There are various documents in the office such as contracts and reports, but I think the mainstream is [Word documents].
When automating operations, there are many cases where you want to automate the creation and reading of Word documents. In fact, I also use Python to automate the creation of consignment contracts that I create every three months.
In this article, I will explain how to ** read Word documents with Python ** using a library called python-docx. (Next time, I will introduce how to create and replace Word documents.)
python-docx is not a standard library. Even Anaconda is not included by default, so let's install it first.
pip install python-docx
Import the library after installation. Please note that when importing, it is ** docx **, not python-docx.
python
import docx
Then read the Word document and create the object. Here, the following document called "test.docx" is read.
python
document = docx.Document("test.docx")
This document object has a list called paragraphs and a list called tables.
paragraphs are paragraphs in the text, and tables are tables. tables has rows as a list of rows, and rows has columns (cells) as a list called cells. If you want to get the text, refer to the attribute called text.

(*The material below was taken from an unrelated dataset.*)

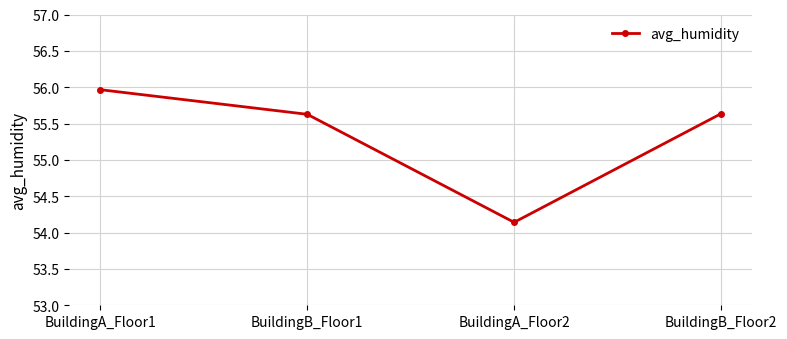

What is the sum of all values?

221.4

In other words, it has such a structure.
python
for paragraph in word.paragraphs:
print(paragraph.text)
Execution result
This is the first paragraph.
This is the second paragraph.
python
for table in document.tables:
for row in table.rows:
for cell in row.cells:
print(cell.text)
Execution result
Here is one row of the table/1 row
Here is one row of the table/2 rows
Here are two rows of the table/1 row
Here are two rows of the table/2 rows
Unfortunately, python-docx can't read ** footnotes **.
If you want to operate including footnotes, you may need to consider another method.